We use it to pin down precisely the factor isolation which results from different set supervision settings. 
A large variety of experiments may be run using the script `shapes3d/train.py`.  
The Shapes3D dataset will be automatically downloaded by tensorflow_datasets.

The following example call

`python -m shapes3d.train --inactive_vars=03 --curate_both_stacks=False`

trains a network from scratch with the wall hue and scale generative factors inactive, with only one out of each pair of training sets curated.  The second set, for every training batch, will be sampled randomly across all images (the 'ABC-X' experiments in Figure 4).

The command line flag `inactive_vars` takes a string of digits from 0-5, one for each of the six generative factors of the Shapes3D dataset (wall hue, object hue, floor hue, scale, shape, and orientation).  
`01` curates stacks with wall and object hue as inactive variables, for example.  
Note that this curation process uses `tf.data.Dataset.filter` to run through the Shapes3D dataset, which requires searching through more of the dataset to find each training set when there are more inactive factors of variation.

The resulting embeddings tend to be low dimensional, so visualization via PCA (as in Fig. 3 of the manuscript) is informative.  
We also include functionality to estimate the mutual information between the learned embeddings and each of the generative factors.

Other noteworthy flags:

- `save_pngs` outputs images during training like the two above of sample embeddings and the mutual information measurements.

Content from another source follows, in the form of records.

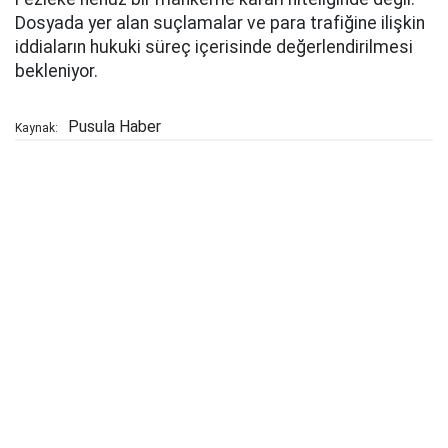
Dosyada yer alan suçlamalar ve para trafiğine ilişkin
iddiaların hukuki süreç içerisinde değerlendirilmesi
bekleniyor.
Pusula Haber
Kaynak: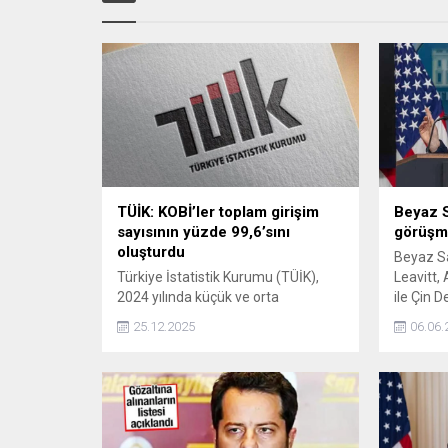
TÜİK: KOBİ’ler toplam girişim
Beyaz S
sayısının yüzde 99,6’sını
görüşme
oluşturdu
Beyaz S
Türkiye İstatistik Kurumu (TÜİK),
Leavitt,
2024 yılında küçük ve orta
ile Çin D
büyüklükteki işletmelerin (KOBİ),
telefon g
25.12.2025
06.06.
Türkiye'deki toplam girişim sayısının
olarak d
yüzde 99,6'sını oluşturduğunu
açıkladı.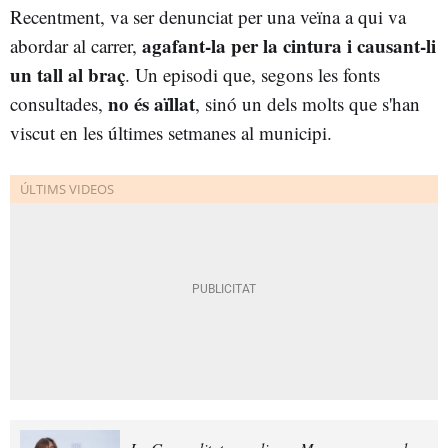
Recentment, va ser denunciat per una veïna a qui va
agafant-la per la cintura i causant-li
abordar al carrer,
un tall al braç
. Un episodi que, segons les fonts
no és aïllat
consultades,
, sinó un dels molts que s'han
viscut en les últimes setmanes al municipi.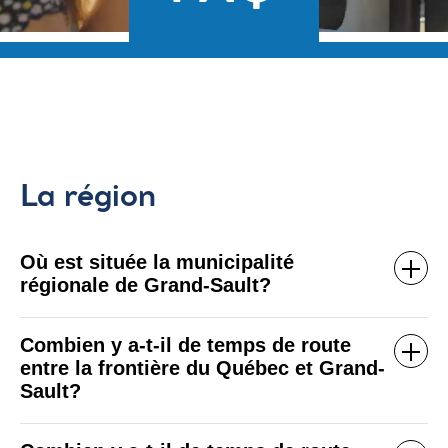
La région
Où est située la municipalité
régionale de Grand-Sault?
Combien y a-t-il de temps de route
entre la frontière du Québec et Grand-
Sault?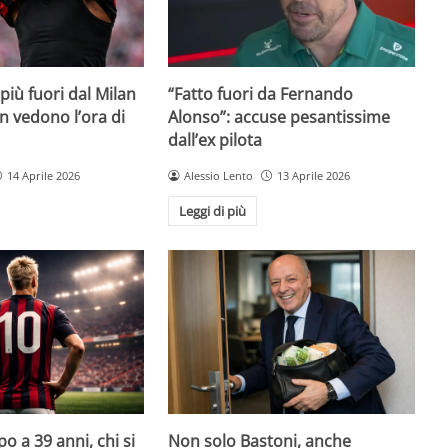
iù fuori dal Milan
“Fatto fuori da Fernando
on vedono l’ora di
Alonso”: accuse pesantissime
dall’ex pilota
14 Aprile 2026
Alessio Lento
13 Aprile 2026
Leggi di più
o a 39 anni, chi si
Non solo Bastoni, anche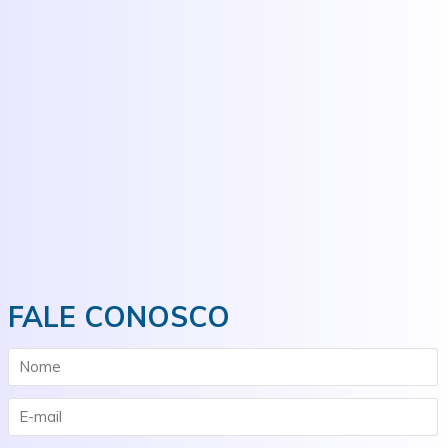
FALE CONOSCO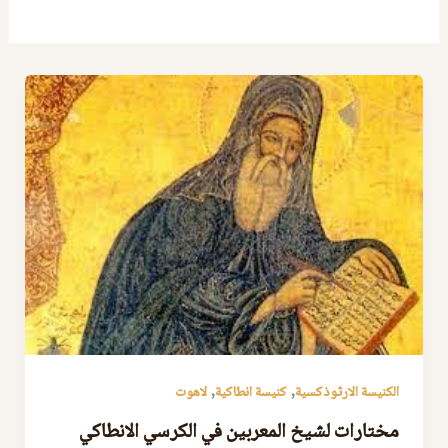
,
,
الكنيسة الارثوذكسية
كنيسة انطاكية
لاهوت
مختارات لشيخ المعربين في الكرسي الانطاكي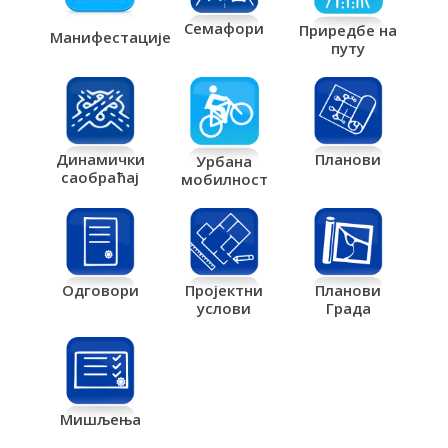
Семафори
Приредбе на
Манифестације
путу
Планови
Динамички
Урбана
саобраћај
мобилност
Одговори
Пројектни
Планови
услови
Града
Мишљења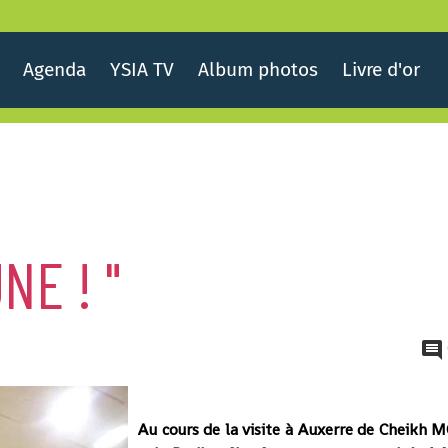
Agenda
YSIA TV
Album photos
Livre d'or
NE ! "
Au cours de la visite à Auxerre de Cheikh 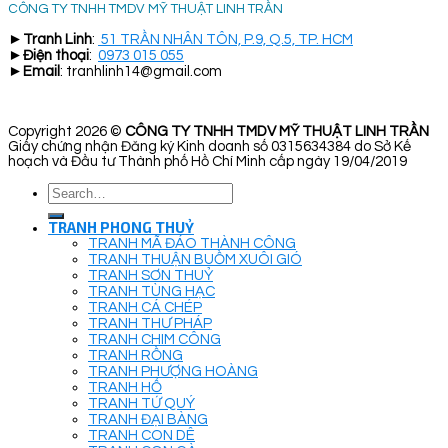
CÔNG TY TNHH TMDV MỸ THUẬT LINH TRẦN
►
Tranh Linh
:
51 TRẦN NHÂN TÔN, P.9, Q.5, TP. HCM
►
Điện thoại
:
0973 015 055
►
Email
: tranhlinh14@gmail.com
Copyright 2026 ©
CÔNG TY TNHH TMDV MỸ THUẬT LINH TRẦN
Giấy chứng nhận Đăng ký Kinh doanh số 0315634384 do Sở Kế
hoạch và Đầu tư Thành phố Hồ Chí Minh cấp ngày 19/04/2019
Search
for:
TRANH PHONG THUỶ
TRANH MÃ ĐÁO THÀNH CÔNG
TRANH THUẬN BUỒM XUÔI GIÓ
TRANH SƠN THUỶ
TRANH TÙNG HẠC
TRANH CÁ CHÉP
TRANH THƯ PHÁP
TRANH CHIM CÔNG
TRANH RỒNG
TRANH PHƯỢNG HOÀNG
TRANH HỔ
TRANH TỨ QUÝ
TRANH ĐẠI BÀNG
TRANH CON DÊ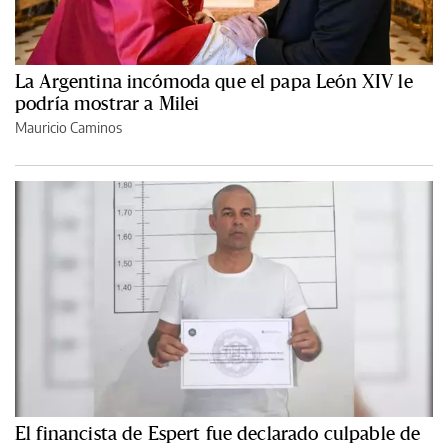
La Argentina incómoda que el papa León XIV le
podría mostrar a Milei
Mauricio Caminos
El financista de Espert fue declarado culpable de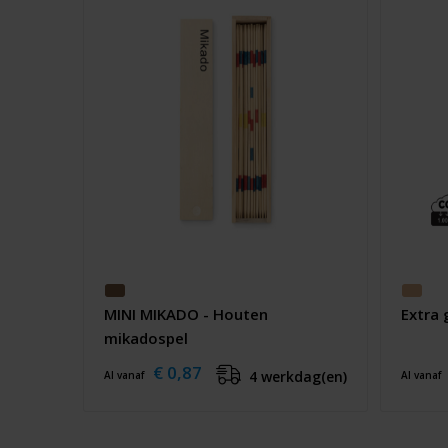
MINI MIKADO - Houten
Extra
mikadospel
€ 0,87
4 werkdag(en)
Al vanaf
Al vanaf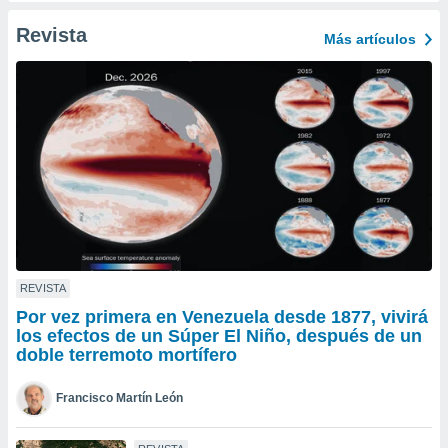
ento u
Revista
Más artículos
 de datos
er momento
ic en
o en
 Cookies
en
eb.
y
socios
el
to de
REVISTA
Por vez primera en Venezuela desde 1877, vivirá
la
los efectos de un Súper El Niño, después de un
 en un
doble terremoto mortífero
 y/o acceder
 de datos
Francisco Martín León
ara
 anuncios
ar perfiles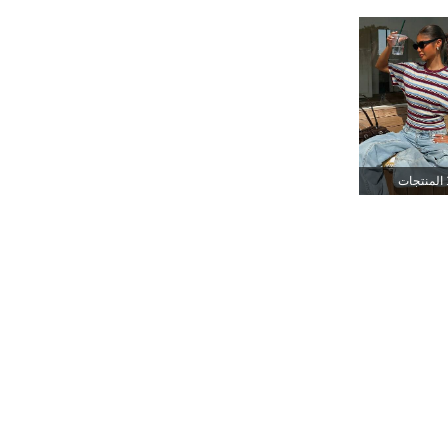
337K
3.8K
4.79
337K
3.8K
4.79
337K
3.8K
4.79
337K
3.8K
4.79
جات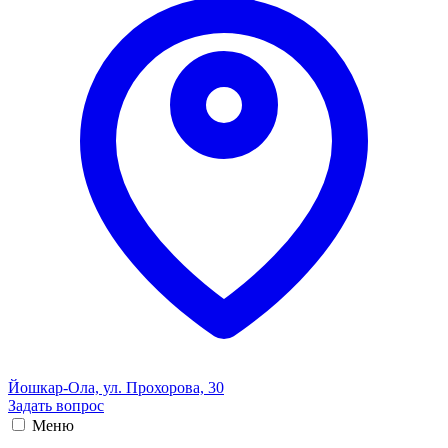
Йошкар-Ола, ул. Прохорова, 30
Задать вопрос
Меню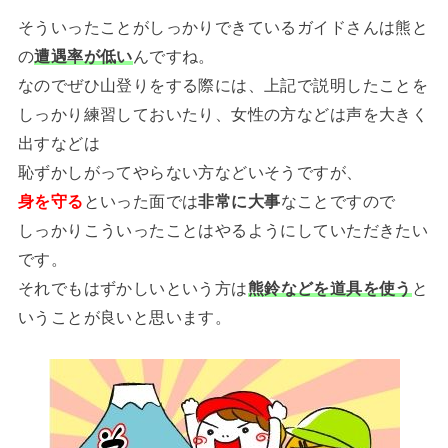
そういったことがしっかりできているガイドさんは熊と
の
遭遇率が低い
んですね。
なのでぜひ山登りをする際には、上記で説明したことを
しっかり練習しておいたり、女性の方などは声を大きく
出すなどは
恥ずかしがってやらない方などいそうですが、
身を守る
といった面では
非常に大事
なことですので
しっかりこういったことはやるようにしていただきたい
です。
それでもはずかしいという方は
熊鈴などを道具を使う
と
いうことが良いと思います。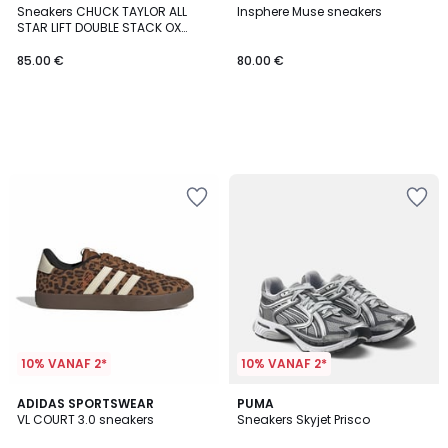
Sneakers CHUCK TAYLOR ALL
Insphere Muse sneakers
STAR LIFT DOUBLE STACK OX
PLAID LACE MATERIAL
85.00 €
80.00 €
10% VANAF 2*
10% VANAF 2*
4.8
ADIDAS SPORTSWEAR
PUMA
/ 5
VL COURT 3.0 sneakers
Sneakers Skyjet Prisco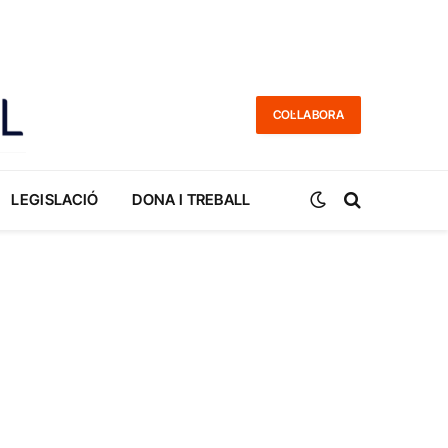
COL·LABORA
LEGISLACIÓ
DONA I TREBALL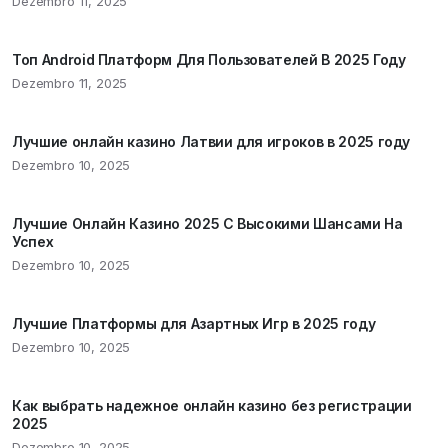
Dezembro 11, 2025
Топ Android Платформ Для Пользователей В 2025 Году
Dezembro 11, 2025
Лучшие онлайн казино Латвии для игроков в 2025 году
Dezembro 10, 2025
Лучшие Онлайн Казино 2025 С Высокими Шансами На
Успех
Dezembro 10, 2025
Лучшие Платформы для Азартных Игр в 2025 году
Dezembro 10, 2025
Как выбрать надежное онлайн казино без регистрации
2025
Dezembro 10, 2025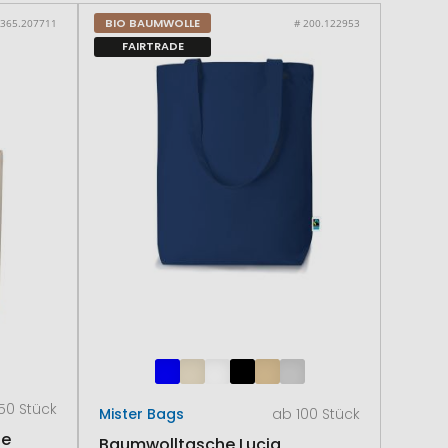
BIO BAUMWOLLE
 365.207711
# 200.122953
FAIRTRADE
50 Stück
Mister Bags
ab 100 Stück
he
Baumwolltasche Lucia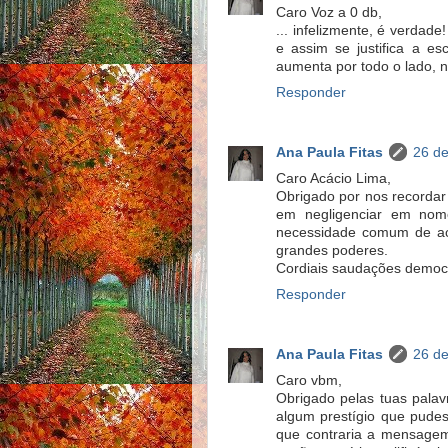
Caro Voz a 0 db,
... infelizmente, é verda
e assim se justifica a es
aumenta por todo o lado, 
Responder
Ana Paula Fitas
26 de
Caro Acácio Lima,
Obrigado por nos recordar
em negligenciar em nome
necessidade comum de acr
grandes poderes.
Cordiais saudações democr
Responder
Ana Paula Fitas
26 de
Caro vbm,
Obrigado pelas tuas palav
algum prestígio que pudes
que contraria a mensagem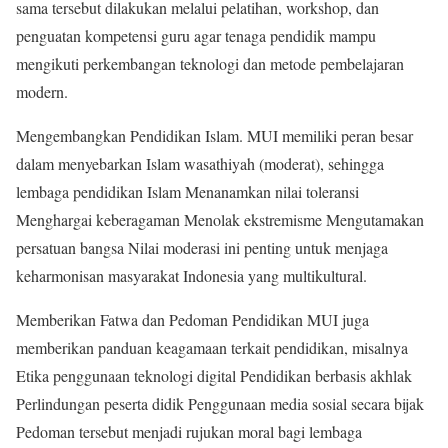
sama tersebut dilakukan melalui pelatihan, workshop, dan
penguatan kompetensi guru agar tenaga pendidik mampu
mengikuti perkembangan teknologi dan metode pembelajaran
modern.
Mengembangkan Pendidikan Islam. MUI memiliki peran besar
dalam menyebarkan Islam wasathiyah (moderat), sehingga
lembaga pendidikan Islam Menanamkan nilai toleransi
Menghargai keberagaman Menolak ekstremisme Mengutamakan
persatuan bangsa Nilai moderasi ini penting untuk menjaga
keharmonisan masyarakat Indonesia yang multikultural.
Memberikan Fatwa dan Pedoman Pendidikan MUI juga
memberikan panduan keagamaan terkait pendidikan, misalnya
Etika penggunaan teknologi digital Pendidikan berbasis akhlak
Perlindungan peserta didik Penggunaan media sosial secara bijak
Pedoman tersebut menjadi rujukan moral bagi lembaga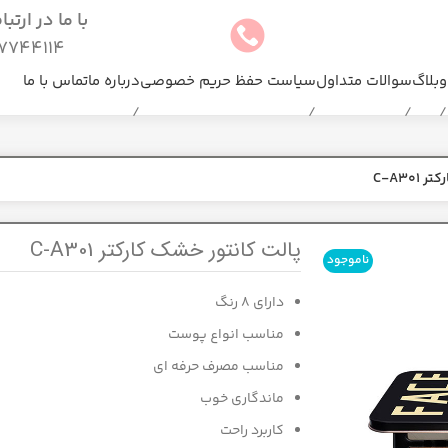
با ما در ارتب
744114(025)
وبلاگ
سوالات متداول
سیاست حفظ حریم خصوصی
درباره ما
تماس با ما
C-A30
پالت کانتور خشک کارکتر C-A301
ناموجود
دارای 8 رنگ
مناسب انواع پوست
مناسب مصرف حرفه ای
ماندگاری خوب
کاربرد راحت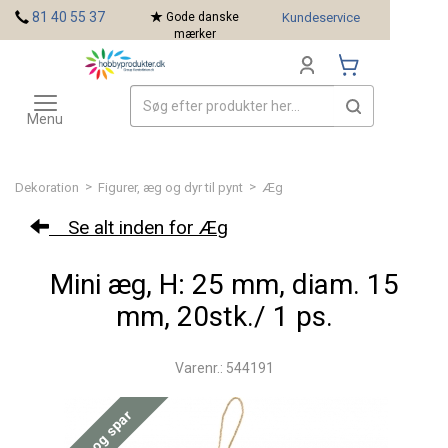
<
81 40 55 37
Gode danske
Kundeservice
mærker
Toggle
Mærker
navigation
Menu
>
>
Dekoration
Figurer, æg og dyr til pynt
Æg
Se alt inden for Æg
Mini æg, H: 25 mm, diam. 15
mm, 20stk./ 1 ps.
Varenr.: 544191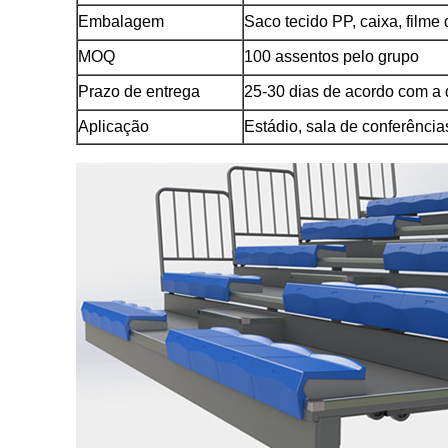
Embalagem
Saco tecido PP, caixa, filme 
MOQ
100 assentos pelo grupo
Prazo de entrega
25-30 dias de acordo com a
Aplicação
Estádio, sala de conferências,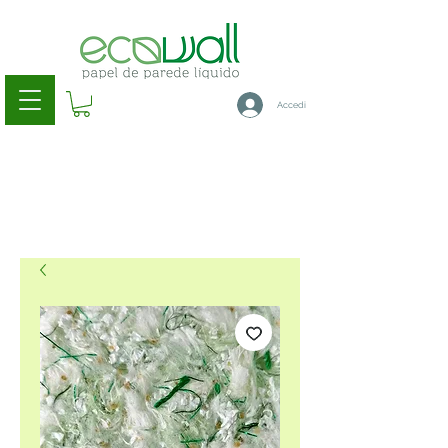
Accedi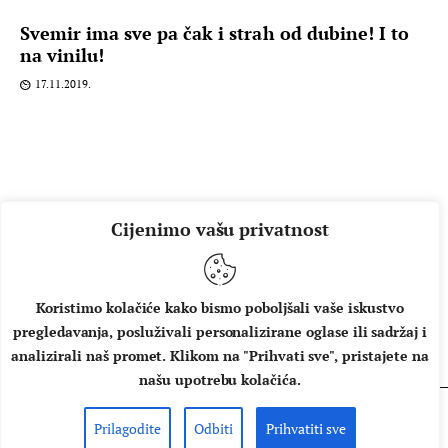
Svemir ima sve pa čak i strah od dubine! I to
na vinilu!
17.11.2019.
Cijenimo vašu privatnost
Koristimo kolačiće kako bismo poboljšali vaše iskustvo
pregledavanja, posluživali personalizirane oglase ili sadržaj i
O NAMA
IMPRESSUM
UVJETI KORIŠTENJA
analizirali naš promet. Klikom na "Prihvati sve", pristajete na
našu upotrebu kolačića.
Prilagodite
Odbiti
Prihvatiti sve
Copyright © 2026 Music Box - All rights reserved.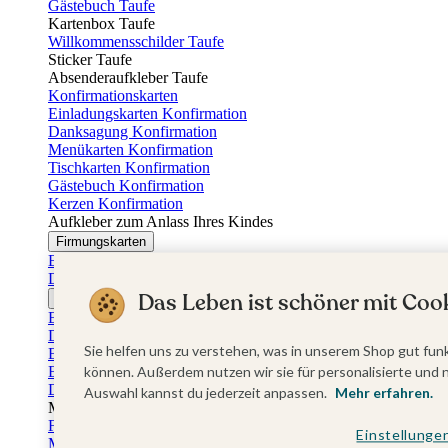
Gästebuch Taufe
Kartenbox Taufe
Willkommensschilder Taufe
Sticker Taufe
Absenderaufkleber Taufe
Konfirmationskarten
Einladungskarten Konfirmation
Danksagung Konfirmation
Menükarten Konfirmation
Tischkarten Konfirmation
Gästebuch Konfirmation
Kerzen Konfirmation
Aufkleber zum Anlass Ihres Kindes
Firmungskarten
Einladungskarten Firmung
Dankeskarten Firmung
Das Leben ist schöner mit Cook
Jugendweihekarten
Einladungskarten Jugendweihe
Dankeskarten Jugendweihe
Sie helfen uns zu verstehen, was in unserem Shop gut funk
Einschulungskarten
Einladungskarten Einschulung
können. Außerdem nutzen wir sie für personalisierte und 
Danksagung Einschulung
Auswahl kannst du jederzeit anpassen.
Mehr erfahren.
Muttertag
Fotogeschenke Muttertag
Einstellunge
Muttertagskarten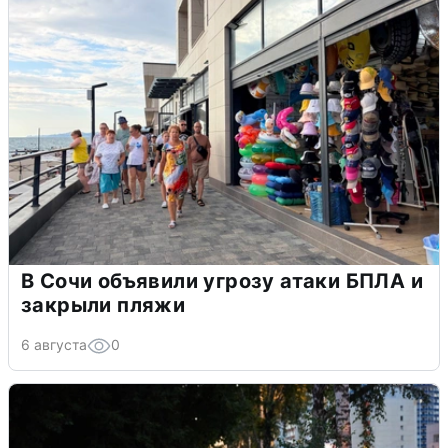
В Сочи объявили угрозу атаки БПЛА и
закрыли пляжи
6 августа
0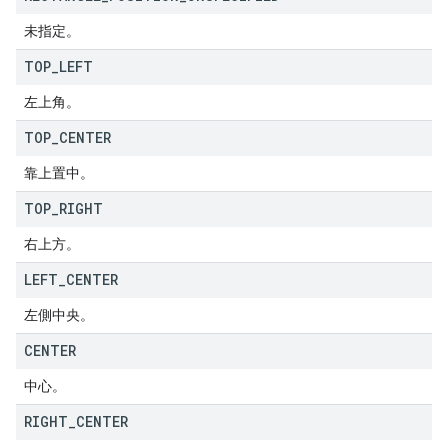
未指定。
TOP
_
LEFT
左上角。
TOP
_
CENTER
靠上置中。
TOP
_
RIGHT
右上方。
LEFT
_
CENTER
左側中央。
CENTER
中心。
RIGHT
_
CENTER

- `similarity_type` sets which distance metric to use when computing the loss. The best results seem to come from squared Euclidean distance (`l2sq`), but several others are implemented and there's room to explore.

- `run_augmentation_experiment` is a boolean flag which will run a double augmentation comparison if set to `True`; this is another means to isolating factors of variation with different strengths.

Training progress can be monitored with Tensorboard.

## Fast digit style isolation on MNIST

The iPython notebook (abc_mnist.ipynb) partitions the MNIST training set into 10 different tf.data.Datasets, with the option to withhold one digit for test time (as in the paper).
Embedding visualizations are of the two PCA dimensions with the largest variance, also as in the paper.